● **Task**
Every line of the material that follows must be printed again exactly.

● **Data excerpts**
——

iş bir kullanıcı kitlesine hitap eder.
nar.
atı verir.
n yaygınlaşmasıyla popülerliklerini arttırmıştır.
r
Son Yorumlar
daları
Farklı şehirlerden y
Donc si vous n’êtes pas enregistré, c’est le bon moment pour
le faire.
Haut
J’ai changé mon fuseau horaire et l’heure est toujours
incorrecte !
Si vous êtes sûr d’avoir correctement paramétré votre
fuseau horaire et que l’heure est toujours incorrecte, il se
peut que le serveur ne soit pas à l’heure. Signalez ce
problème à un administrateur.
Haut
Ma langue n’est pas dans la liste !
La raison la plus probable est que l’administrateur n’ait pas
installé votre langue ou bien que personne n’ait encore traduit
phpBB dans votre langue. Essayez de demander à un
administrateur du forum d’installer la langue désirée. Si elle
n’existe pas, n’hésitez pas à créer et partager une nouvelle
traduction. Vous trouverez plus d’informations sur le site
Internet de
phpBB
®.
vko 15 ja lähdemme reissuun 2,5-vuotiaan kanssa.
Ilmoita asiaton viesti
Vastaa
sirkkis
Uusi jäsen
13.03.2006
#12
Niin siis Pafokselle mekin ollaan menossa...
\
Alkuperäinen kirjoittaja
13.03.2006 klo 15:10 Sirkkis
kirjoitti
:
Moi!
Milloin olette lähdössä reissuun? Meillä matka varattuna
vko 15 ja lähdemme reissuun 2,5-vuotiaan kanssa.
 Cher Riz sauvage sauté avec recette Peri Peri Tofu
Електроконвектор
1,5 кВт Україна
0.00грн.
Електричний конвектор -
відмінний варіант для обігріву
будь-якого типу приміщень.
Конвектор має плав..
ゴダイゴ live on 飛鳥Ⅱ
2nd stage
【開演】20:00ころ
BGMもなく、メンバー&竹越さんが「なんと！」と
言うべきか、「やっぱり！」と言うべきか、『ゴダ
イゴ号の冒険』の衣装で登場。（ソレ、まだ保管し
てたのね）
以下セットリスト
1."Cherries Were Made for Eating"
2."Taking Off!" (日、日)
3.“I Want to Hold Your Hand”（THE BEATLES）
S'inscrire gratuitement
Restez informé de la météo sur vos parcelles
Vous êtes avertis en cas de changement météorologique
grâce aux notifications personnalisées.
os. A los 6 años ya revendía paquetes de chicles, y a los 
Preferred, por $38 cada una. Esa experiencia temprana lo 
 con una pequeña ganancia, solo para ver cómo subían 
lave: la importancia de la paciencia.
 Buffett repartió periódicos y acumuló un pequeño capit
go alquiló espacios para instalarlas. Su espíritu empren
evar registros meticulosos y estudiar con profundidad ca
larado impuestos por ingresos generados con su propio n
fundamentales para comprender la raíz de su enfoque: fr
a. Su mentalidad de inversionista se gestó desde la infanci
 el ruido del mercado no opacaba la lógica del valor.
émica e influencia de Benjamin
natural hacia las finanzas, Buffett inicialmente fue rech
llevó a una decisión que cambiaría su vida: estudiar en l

——

● **Reply to the task**
iş bir kullanıcı kitlesine hitap eder.
nar.
atı verir.
n yaygınlaşmasıyla popülerliklerini arttırmıştır.
r
Son Yorumlar
daları
Farklı şehirlerden y
Donc si vous n’êtes pas enregistré, c’est le bon moment pour
le faire.
Haut
J’ai changé mon fuseau horaire et l’heure est toujours
incorrecte !
Si vous êtes sûr d’avoir correctement paramétré votre
fuseau horaire et que l’heure est toujours incorrecte, il se
peut que le serveur ne soit pas à l’heure. Signalez ce
problème à un administrateur.
Haut
Ma langue n’est pas dans la liste !
La raison la plus probable est que l’administrateur n’ait pas
installé votre langue ou bien que personne n’ait encore traduit
phpBB dans votre langue. Essayez de demander à un
administrateur du forum d’installer la langue désirée. Si elle
n’existe pas, n’hésitez pas à créer et partager une nouvelle
traduction. Vous trouverez plus d’informations sur le site
Internet de
phpBB
®.
vko 15 ja lähdemme reissuun 2,5-vuotiaan kanssa.
Ilmoita asiaton viesti
Vastaa
sirkkis
Uusi jäsen
13.03.2006
#12
Niin siis Pafokselle mekin ollaan menossa...
\
Alkuperäinen kirjoittaja
13.03.2006 klo 15:10 Sirkkis
kirjoitti
:
Moi!
Milloin olette lähdössä reissuun? Meillä matka varattuna
vko 15 ja lähdemme reissuun 2,5-vuotiaan kanssa.
 Cher Riz sauvage sauté avec recette Peri Peri Tofu
Електроконвектор
1,5 кВт Україна
0.00грн.
Електричний конвектор -
відмінний варіант для обігріву
будь-якого типу приміщень.
Конвектор має плав..
ゴダイゴ live on 飛鳥Ⅱ
2nd stage
【開演】20:00ころ
BGMもなく、メンバー&竹越さんが「なんと！」と
言うべきか、「やっぱり！」と言うべきか、『ゴダ
イゴ号の冒険』の衣装で登場。（ソレ、まだ保管し
てたのね）
以下セットリスト
1."Cherries Were Made for Eating"
2."Taking Off!" (日、日)
3.“I Want to Hold Your Hand”（THE BEATLES）
S'inscrire gratuitement
Restez informé de la météo sur vos parcelles
Vous êtes avertis en cas de changement météorologique
grâce aux notifications personnalisées.
os. A los 6 años ya revendía paquetes de chicles, y a los 
Preferred, por $38 cada una. Esa experiencia temprana lo 
 con una pequeña ganancia, solo para ver cómo subían 
lave: la importancia de la paciencia.
 Buffett repartió periódicos y acumuló un pequeño capit
go alquiló espacios para instalarlas. Su espíritu empren
evar registros meticulosos y estudiar con profundidad ca
larado impuestos por ingresos generados con su propio n
fundamentales para comprender la raíz de su enfoque: fr
a. Su mentalidad de inversionista se gestó desde la infanci
 el ruido del mercado no opacaba la lógica del valor.
émica e influencia de Benjamin
natural hacia las finanzas, Buffett inicialmente fue rech
llevó a una decisión que cambiaría su vida: estudiar en l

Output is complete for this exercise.